Genetic algorithm based PID optimization in batch process control

The primary aim in batch process is to enhance the process operation in order to achieve high quality and purity product while minimising the production of undesired by-product. However, due to the difficulties to perform online measurement, batch process supervision is based on the direct measurable quantities, such as temperature. During the process, a large amount of exothermic heat is released when the reactants are mixed together. The exothermic behaviour causes the reaction to become unstable and consequently the quality and purity of the final product will be affected. Therefore, it is important to have a control scheme which is able to balance the needs of process safety with the product quality and purity. Since the chemical industries are still applying PI and PID to control the batch process, researchers are keen to optimize PID parameters using artificial intelligence (AI) techniques. However, most of these PID optimization techniques need online process model to predetermine the optimizer parameters. However in practice, the dynamic model of the batch process is poorly known.

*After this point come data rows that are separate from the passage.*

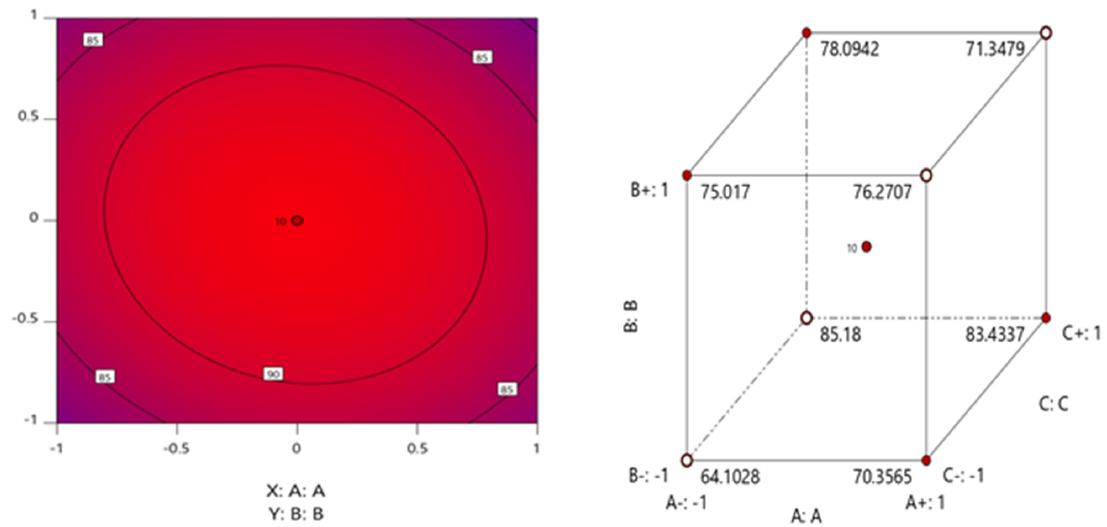
Figure 4. Contour plot representing the center-optimized point for allethrin degradation, and the cube structure representing the effects of pH ( A ), temperature ( B ), and incubation time ( C ) on allethrin degradation.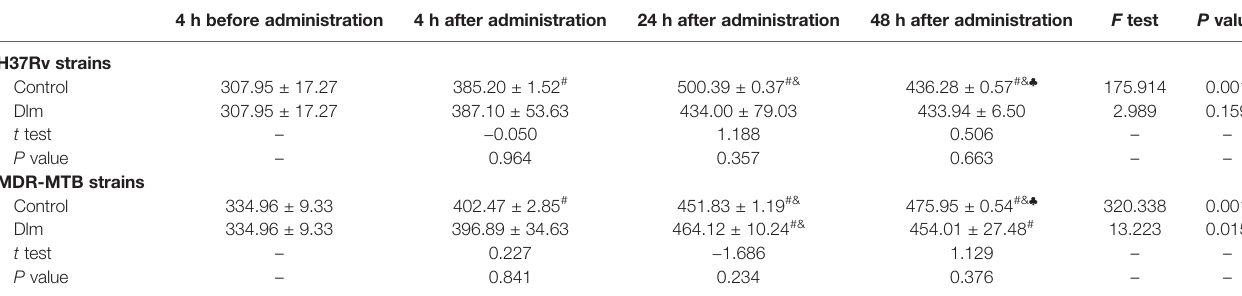
TABLE 3 | The level of TNF- a in the culture supernatant of macrophages infected by MDR-MTB after Dlm was administered (pg/ml, (cid:1) x ± s ).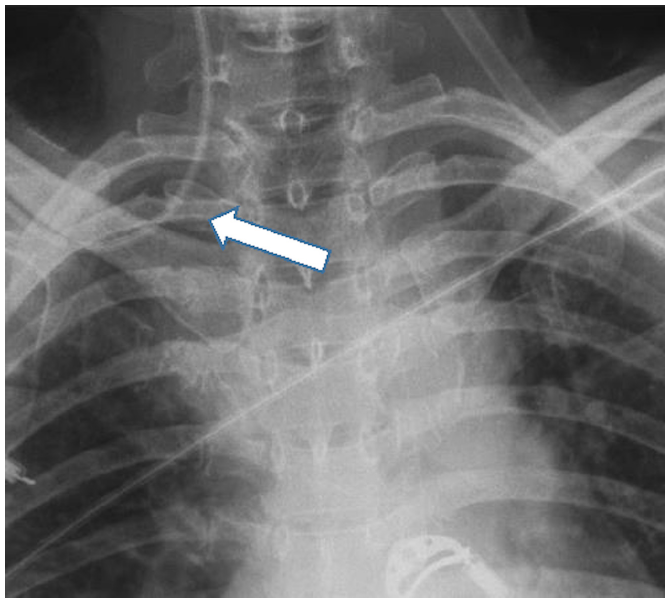
Figure 3. Portable chest radiograph showing a central line catheter placed on the right subclavian vein. The catheter migrated to the right internal jugular vein despite proper procedural technique. Mild resistance was experienced during the wire threading. The patient had history of chronic renal disease. A hemodialysis catheter had been placed in the right subclavian vein for several months and had been removed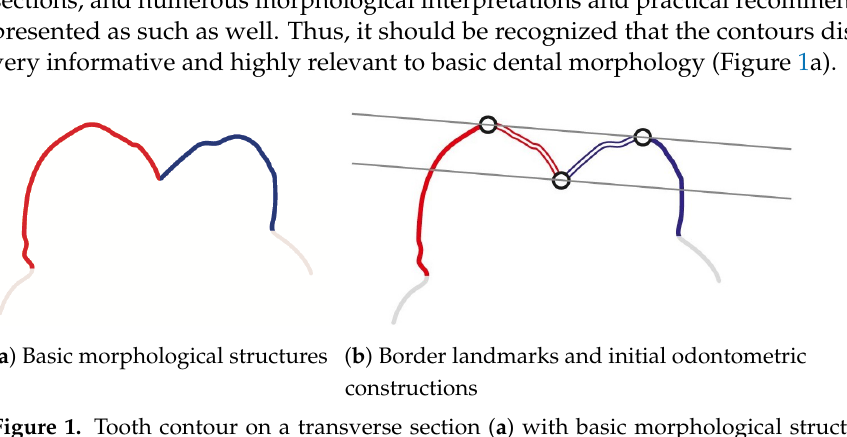
Figure 1. Tooth contour on a transverse section ( a ) with basic morphological structures, border landmarks and initial odontometric constructions ( b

As a result, majority of the studies focused on acceptable performance instead of optimum performance of the batch process control. This paper proposes a new genetic algorithm (GA) optimizer which consists of additional information of the online estimated model parameters in addition to the PID parameters as the string of the GA. The simulation results show that the proposed GA auto-tuning method is a better candidate than the regular GA where the estimated model parameters in fitness function is capable to control the process temperature while avoiding model mismatch and disturbance condition.